Stored data >>

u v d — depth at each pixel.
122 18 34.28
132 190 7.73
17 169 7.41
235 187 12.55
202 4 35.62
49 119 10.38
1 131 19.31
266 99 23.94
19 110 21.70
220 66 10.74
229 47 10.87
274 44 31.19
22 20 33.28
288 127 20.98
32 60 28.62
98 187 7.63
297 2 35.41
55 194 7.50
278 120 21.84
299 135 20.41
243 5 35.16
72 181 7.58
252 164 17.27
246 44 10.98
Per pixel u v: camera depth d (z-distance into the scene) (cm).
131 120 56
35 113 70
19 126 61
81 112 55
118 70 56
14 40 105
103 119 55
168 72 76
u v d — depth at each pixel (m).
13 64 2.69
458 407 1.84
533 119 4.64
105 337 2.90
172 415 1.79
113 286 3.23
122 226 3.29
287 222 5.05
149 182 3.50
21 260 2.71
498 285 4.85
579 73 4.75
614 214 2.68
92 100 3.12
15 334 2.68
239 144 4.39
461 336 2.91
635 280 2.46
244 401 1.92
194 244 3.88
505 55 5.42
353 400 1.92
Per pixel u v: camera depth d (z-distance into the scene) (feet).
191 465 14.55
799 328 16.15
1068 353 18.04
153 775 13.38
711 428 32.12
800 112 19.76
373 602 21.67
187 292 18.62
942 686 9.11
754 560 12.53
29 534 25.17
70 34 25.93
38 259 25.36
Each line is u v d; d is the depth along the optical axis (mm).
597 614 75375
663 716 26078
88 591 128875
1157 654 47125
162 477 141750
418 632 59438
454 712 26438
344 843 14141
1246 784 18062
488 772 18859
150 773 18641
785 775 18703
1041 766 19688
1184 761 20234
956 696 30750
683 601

Requirement >>
In the records above, find the lines containing "distance" and copy them.

Response to this task >>
Per pixel u v: camera depth d (z-distance into the scene) (cm).
Per pixel u v: camera depth d (z-distance into the scene) (feet).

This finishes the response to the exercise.